WE ALL COME FROM SOMEPLACE – NOT JUST PHYSICALLY, but emotionally and psychologically. For many, such origins involve pain, sadness, even trauma. Some of them take the inner turmoil and turn it outward, inflicting pain on others as a way of dealing with their own. But others pull that pain inward and become prisoners in their own world.
The latter point is important if we wish to begin to comprehend the recent slate of youth suicides in our aboriginal, metis, and First Nations communities. We watch in horror upon hearing of the suicide pact reach recently in the Attawapiskat First Nation community and confess our utter inability to either comprehend or provide solace in such a situation. Recently in an interview with the Huffington Post, Dr. Rod McCormick, an indigenous mental health expert, spoke directly to this issue of inner trauma:
“There’s a lot of unresolved trauma and unresolved grief and loss. A lot of people in the community are containing their pain and emotions through drugs and alcohol, through disassociating, and sometimes all it takes is one trigger when people are vulnerable. It could relate to childhood trauma; there’s abuse that occurs, be it physical or sexual.”

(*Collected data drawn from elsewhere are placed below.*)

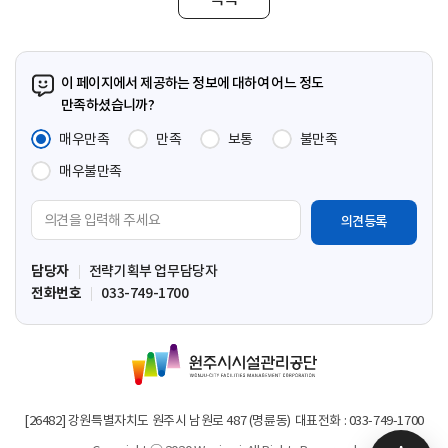
이 페이지에서 제공하는 정보에 대하여 어느 정도
만족하셨습니까?
매우만족
만족
보통
불만족
매우불만족
의
견
입
담당자
전략기획부 업무담당자
력
전화번호
033-749-1700
영
역
원
주
시
시
[26482] 강원특별자치도 원주시 남원로 487 (명륜동)
대표전화 : 033-749-1700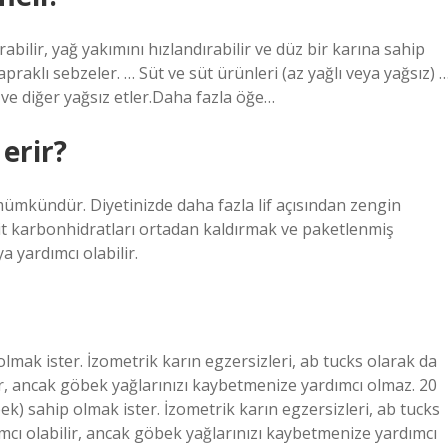
bilir, yağ yakımını hızlandırabilir ve düz bir karına sahip
yapraklı sebzeler. … Süt ve süt ürünleri (az yağlı veya yağsız) 
 ve diğer yağsız etler.Daha fazla öğe…
erir?
mkündür. Diyetinizde daha fazla lif açısından zengin
sit karbonhidratları ortadan kaldırmak ve paketlenmiş
 yardımcı olabilir.
 olmak ister. İzometrik karın egzersizleri, ab tucks olarak da
ilir, ancak göbek yağlarınızı kaybetmenize yardımcı olmaz. 20
ek) sahip olmak ister. İzometrik karın egzersizleri, ab tucks
dımcı olabilir, ancak göbek yağlarınızı kaybetmenize yardımcı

For young people especially, that sense of a lack of belonging, of alienation, of being misunderstood can be an awful thing to overcome. And so, in their pain, they attempt to take their own lives – a national tragedy.
This is all just another way of saying that where these troubled individuals and communities come from very much determines how they might see the world. For example, they all, to greater degree or less, have lived under the shadow of Canada’s Indian Act. Enacted in 1876, this Act was to determine how the rest of the country interacted with the indigenous communities, if at all. Here are just a few examples of what it contained according to the Working Effectively With Indigenous Peoples blog:
- Reserves were instituted and residential schools introduced
- Given new European names to replace their historic ones
- Any part of indigenous reserves could be used for anything the government saw fit, such as roads, railroads, waterway diversion, etc.

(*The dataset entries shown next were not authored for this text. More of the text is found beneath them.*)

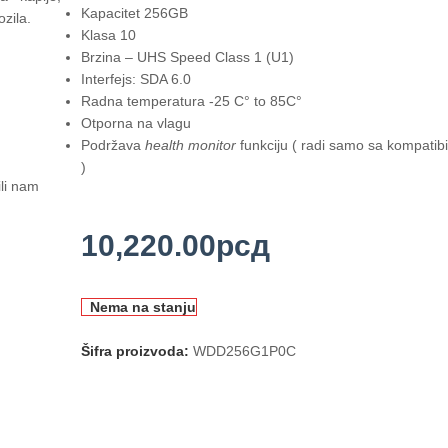
Kapacitet 256GB
ozila.
Klasa 10
Brzina – UHS Speed Class 1 (U1)
Interfejs: SDA 6.0
Radna temperatura -25 C° to 85C°
Otporna na vlagu
Podržava
health monitor
funkciju ( radi samo sa kompati
)
ili nam
10,220.00
рсд
Nema na stanju
Šifra proizvoda:
WDD256G1P0C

- Informed indigenous peoples that they couldn’t form political bodies
- Forbade communities from speaking their own language
- Denied women status and forbade any indigenous person from voting
Some of these clauses were amended in the ensuing years, but this is where our original people came from and it has defined them for generations. Any of us brought up under such limitations and outright prejudicial racism would likely have turned inward as well and felt cut off from all that we might value. In such a world, suicide can become a cultural phenomenon, and that just what has transpired in places like Attawapiskat.
When asked his thoughts on systemic racism, Holocaust survivor Elie Wiesel said tersely: “No human race is superior; no religious faith is inferior. All collective judgments are wrong. Only racists make them”
Tough words, but historically accurate. It’s one thing to hold racist tendencies but be unaware of it. It’s another thing altogether, especially in an era of supposed intellectual awareness, to allow such blindness in our own time. We all share the guilt. We must all share in making it right.